Copy out the material below, changing every "water meter" to "utility meter" and keeping everything else identical. Leave the pictures out of your copy.

*Stored entries*.
-.-.-
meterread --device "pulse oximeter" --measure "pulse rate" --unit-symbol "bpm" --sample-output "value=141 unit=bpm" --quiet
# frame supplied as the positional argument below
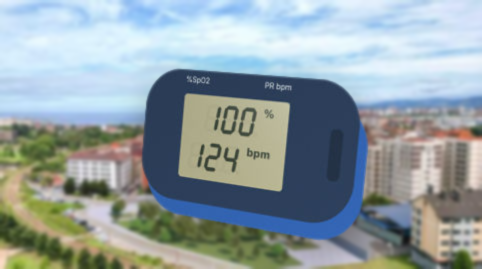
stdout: value=124 unit=bpm
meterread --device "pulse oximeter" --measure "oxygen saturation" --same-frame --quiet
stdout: value=100 unit=%
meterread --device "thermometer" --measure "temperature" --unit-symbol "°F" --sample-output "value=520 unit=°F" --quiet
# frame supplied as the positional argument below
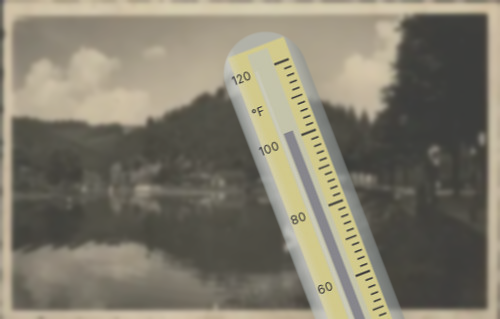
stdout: value=102 unit=°F
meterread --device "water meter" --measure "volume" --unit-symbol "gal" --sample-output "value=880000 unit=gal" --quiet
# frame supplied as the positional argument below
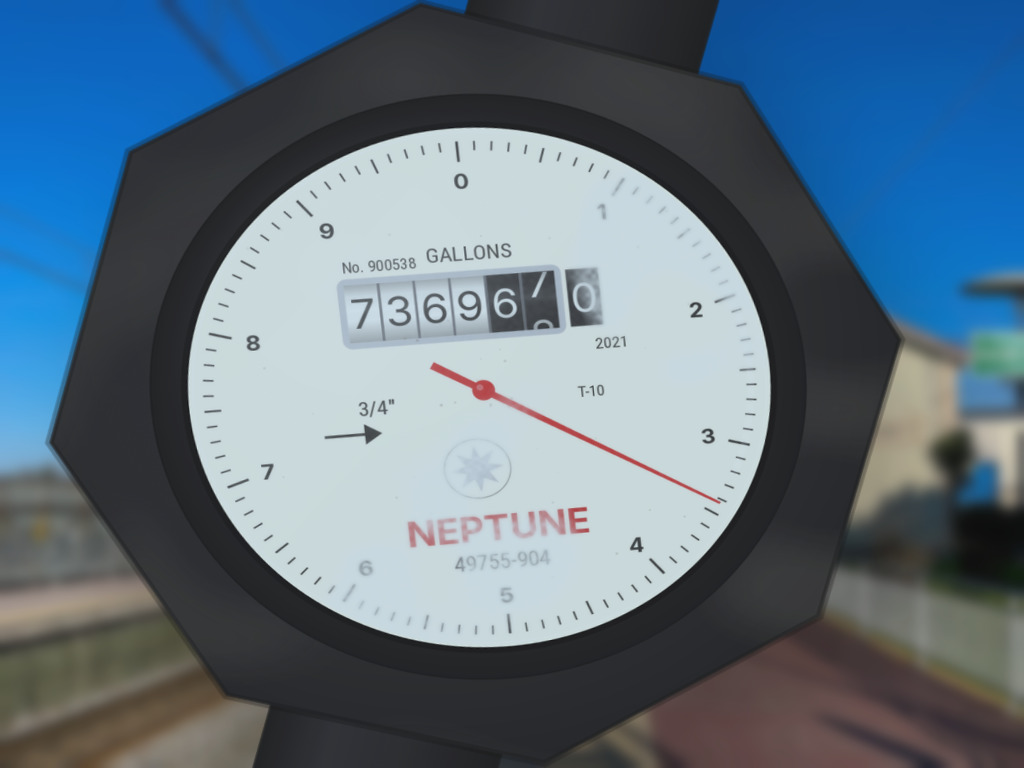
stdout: value=7369673.4 unit=gal
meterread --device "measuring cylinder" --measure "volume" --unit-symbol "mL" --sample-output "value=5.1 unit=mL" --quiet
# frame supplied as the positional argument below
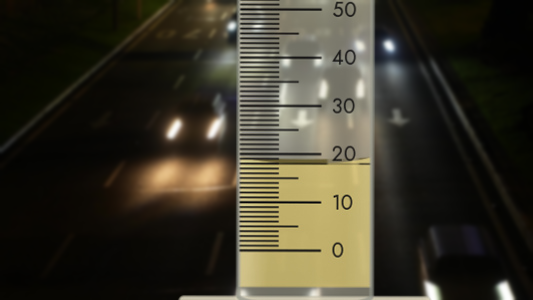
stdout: value=18 unit=mL
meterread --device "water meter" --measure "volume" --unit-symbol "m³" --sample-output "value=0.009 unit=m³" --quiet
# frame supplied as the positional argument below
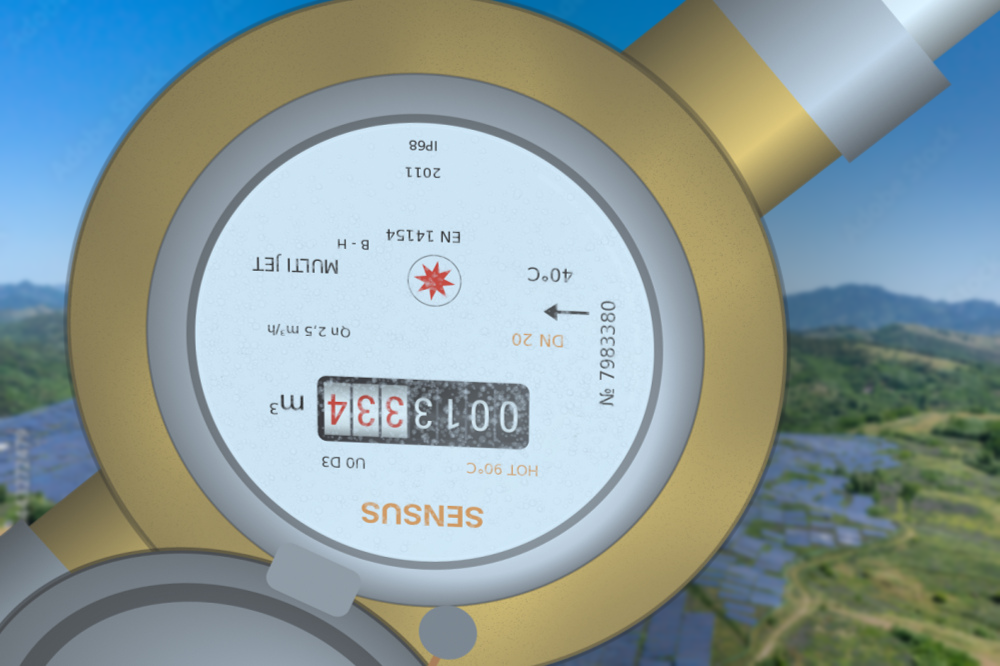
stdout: value=13.334 unit=m³
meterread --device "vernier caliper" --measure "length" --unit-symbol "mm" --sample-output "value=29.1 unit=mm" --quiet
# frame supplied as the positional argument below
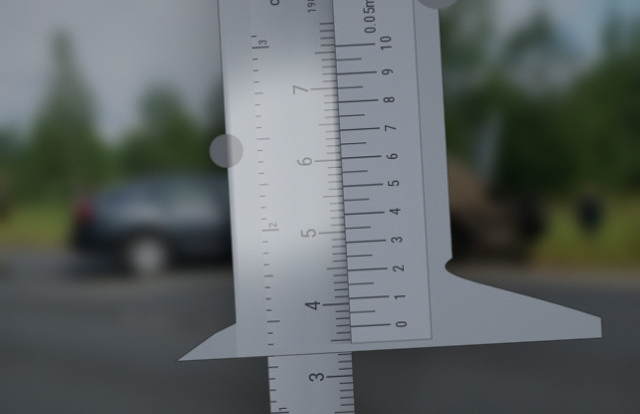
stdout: value=36.8 unit=mm
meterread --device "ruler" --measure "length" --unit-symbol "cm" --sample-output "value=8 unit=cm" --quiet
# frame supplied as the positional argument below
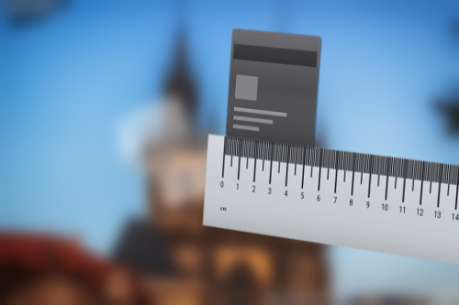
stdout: value=5.5 unit=cm
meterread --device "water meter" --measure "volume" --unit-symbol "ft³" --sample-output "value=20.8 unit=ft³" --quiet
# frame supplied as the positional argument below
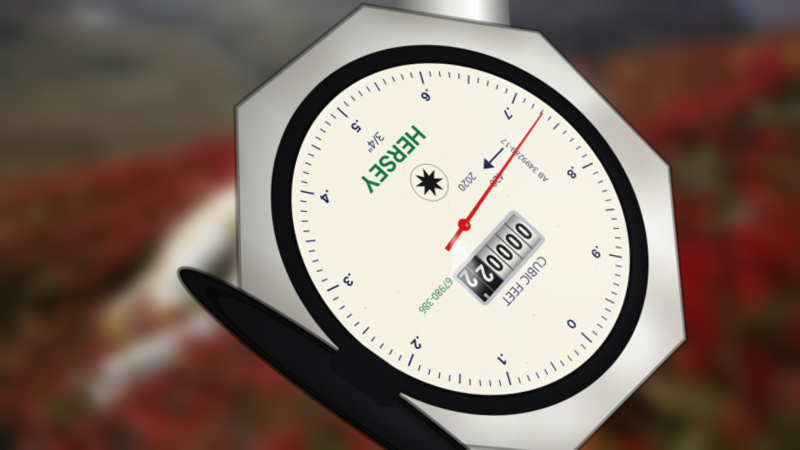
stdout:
-.-.-
*Output for this exercise*.
meterread --device "pulse oximeter" --measure "pulse rate" --unit-symbol "bpm" --sample-output "value=141 unit=bpm" --quiet
# frame supplied as the positional argument below
stdout: value=124 unit=bpm
meterread --device "pulse oximeter" --measure "oxygen saturation" --same-frame --quiet
stdout: value=100 unit=%
meterread --device "thermometer" --measure "temperature" --unit-symbol "°F" --sample-output "value=520 unit=°F" --quiet
# frame supplied as the positional argument below
stdout: value=102 unit=°F
meterread --device "utility meter" --measure "volume" --unit-symbol "gal" --sample-output "value=880000 unit=gal" --quiet
# frame supplied as the positional argument below
stdout: value=7369673.4 unit=gal
meterread --device "measuring cylinder" --measure "volume" --unit-symbol "mL" --sample-output "value=5.1 unit=mL" --quiet
# frame supplied as the positional argument below
stdout: value=18 unit=mL
meterread --device "utility meter" --measure "volume" --unit-symbol "m³" --sample-output "value=0.009 unit=m³" --quiet
# frame supplied as the positional argument below
stdout: value=13.334 unit=m³
meterread --device "vernier caliper" --measure "length" --unit-symbol "mm" --sample-output "value=29.1 unit=mm" --quiet
# frame supplied as the positional argument below
stdout: value=36.8 unit=mm
meterread --device "ruler" --measure "length" --unit-symbol "cm" --sample-output "value=8 unit=cm" --quiet
# frame supplied as the positional argument below
stdout: value=5.5 unit=cm
meterread --device "utility meter" --measure "volume" --unit-symbol "ft³" --sample-output "value=20.8 unit=ft³" --quiet
# frame supplied as the positional argument below
stdout:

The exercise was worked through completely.